- [Task details]
Nothing should differ. Repeat every record as written.

- [Data extracted from a collection]
╭──

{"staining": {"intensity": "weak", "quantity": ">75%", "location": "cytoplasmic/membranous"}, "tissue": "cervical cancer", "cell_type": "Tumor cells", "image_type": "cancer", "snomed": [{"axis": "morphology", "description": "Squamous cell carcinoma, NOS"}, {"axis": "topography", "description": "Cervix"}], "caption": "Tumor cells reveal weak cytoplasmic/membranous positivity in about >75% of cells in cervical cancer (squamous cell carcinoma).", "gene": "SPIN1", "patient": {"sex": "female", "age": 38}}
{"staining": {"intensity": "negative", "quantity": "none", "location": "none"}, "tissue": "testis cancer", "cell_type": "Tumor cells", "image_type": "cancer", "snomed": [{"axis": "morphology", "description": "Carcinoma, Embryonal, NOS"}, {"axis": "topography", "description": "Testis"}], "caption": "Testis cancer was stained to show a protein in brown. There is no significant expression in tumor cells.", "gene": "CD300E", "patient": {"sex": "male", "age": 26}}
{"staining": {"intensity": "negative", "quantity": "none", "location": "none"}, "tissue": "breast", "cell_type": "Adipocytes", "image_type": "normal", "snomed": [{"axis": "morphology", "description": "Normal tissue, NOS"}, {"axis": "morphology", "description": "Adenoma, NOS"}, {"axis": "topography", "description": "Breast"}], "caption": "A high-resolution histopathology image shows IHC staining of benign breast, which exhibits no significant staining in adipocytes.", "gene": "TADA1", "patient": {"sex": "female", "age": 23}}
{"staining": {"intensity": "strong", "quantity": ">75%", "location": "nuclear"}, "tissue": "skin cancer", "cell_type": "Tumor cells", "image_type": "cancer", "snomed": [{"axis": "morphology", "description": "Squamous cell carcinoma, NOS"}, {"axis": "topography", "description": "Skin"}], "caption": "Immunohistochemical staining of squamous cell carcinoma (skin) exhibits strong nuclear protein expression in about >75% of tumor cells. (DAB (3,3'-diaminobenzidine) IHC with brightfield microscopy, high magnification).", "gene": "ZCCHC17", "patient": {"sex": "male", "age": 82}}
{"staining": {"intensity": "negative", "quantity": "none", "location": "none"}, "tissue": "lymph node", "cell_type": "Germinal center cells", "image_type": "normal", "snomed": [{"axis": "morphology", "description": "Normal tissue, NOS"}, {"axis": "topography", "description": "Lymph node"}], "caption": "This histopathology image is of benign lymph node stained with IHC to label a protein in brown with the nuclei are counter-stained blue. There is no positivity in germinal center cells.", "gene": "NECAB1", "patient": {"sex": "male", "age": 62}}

╰──

- [Solution to this task]
{"staining": {"intensity": "weak", "quantity": ">75%", "location": "cytoplasmic/membranous"}, "tissue": "cervical cancer", "cell_type": "Tumor cells", "image_type": "cancer", "snomed": [{"axis": "morphology", "description": "Squamous cell carcinoma, NOS"}, {"axis": "topography", "description": "Cervix"}], "caption": "Tumor cells reveal weak cytoplasmic/membranous positivity in about >75% of cells in cervical cancer (squamous cell carcinoma).", "gene": "SPIN1", "patient": {"sex": "female", "age": 38}}
{"staining": {"intensity": "negative", "quantity": "none", "location": "none"}, "tissue": "testis cancer", "cell_type": "Tumor cells", "image_type": "cancer", "snomed": [{"axis": "morphology", "description": "Carcinoma, Embryonal, NOS"}, {"axis": "topography", "description": "Testis"}], "caption": "Testis cancer was stained to show a protein in brown. There is no significant expression in tumor cells.", "gene": "CD300E", "patient": {"sex": "male", "age": 26}}
{"staining": {"intensity": "negative", "quantity": "none", "location": "none"}, "tissue": "breast", "cell_type": "Adipocytes", "image_type": "normal", "snomed": [{"axis": "morphology", "description": "Normal tissue, NOS"}, {"axis": "morphology", "description": "Adenoma, NOS"}, {"axis": "topography", "description": "Breast"}], "caption": "A high-resolution histopathology image shows IHC staining of benign breast, which exhibits no significant staining in adipocytes.", "gene": "TADA1", "patient": {"sex": "female", "age": 23}}
{"staining": {"intensity": "strong", "quantity": ">75%", "location": "nuclear"}, "tissue": "skin cancer", "cell_type": "Tumor cells", "image_type": "cancer", "snomed": [{"axis": "morphology", "description": "Squamous cell carcinoma, NOS"}, {"axis": "topography", "description": "Skin"}], "caption": "Immunohistochemical staining of squamous cell carcinoma (skin) exhibits strong nuclear protein expression in about >75% of tumor cells. (DAB (3,3'-diaminobenzidine) IHC with brightfield microscopy, high magnification).", "gene": "ZCCHC17", "patient": {"sex": "male", "age": 82}}
{"staining": {"intensity": "negative", "quantity": "none", "location": "none"}, "tissue": "lymph node", "cell_type": "Germinal center cells", "image_type": "normal", "snomed": [{"axis": "morphology", "description": "Normal tissue, NOS"}, {"axis": "topography", "description": "Lymph node"}], "caption": "This histopathology image is of benign lymph node stained with IHC to label a protein in brown with the nuclei are counter-stained blue. There is no positivity in germinal center cells.", "gene": "NECAB1", "patient": {"sex": "male", "age": 62}}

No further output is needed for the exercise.